Task description
Write out the records below once more, exactly and completely.

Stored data
⟨

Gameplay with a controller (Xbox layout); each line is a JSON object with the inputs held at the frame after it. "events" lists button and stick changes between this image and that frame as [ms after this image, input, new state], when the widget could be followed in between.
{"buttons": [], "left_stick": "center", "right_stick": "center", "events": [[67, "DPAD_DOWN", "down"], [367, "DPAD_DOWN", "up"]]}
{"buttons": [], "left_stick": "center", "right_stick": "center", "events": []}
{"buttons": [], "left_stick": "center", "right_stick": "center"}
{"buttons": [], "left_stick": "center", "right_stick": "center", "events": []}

⟩

Reply to the task
Gameplay with a controller (Xbox layout); each line is a JSON object with the inputs held at the frame after it. "events" lists button and stick changes between this image and that frame as [ms after this image, input, new state], when the widget could be followed in between.
{"buttons": [], "left_stick": "center", "right_stick": "center", "events": [[67, "DPAD_DOWN", "down"], [367, "DPAD_DOWN", "up"]]}
{"buttons": [], "left_stick": "center", "right_stick": "center", "events": []}
{"buttons": [], "left_stick": "center", "right_stick": "center"}
{"buttons": [], "left_stick": "center", "right_stick": "center", "events": []}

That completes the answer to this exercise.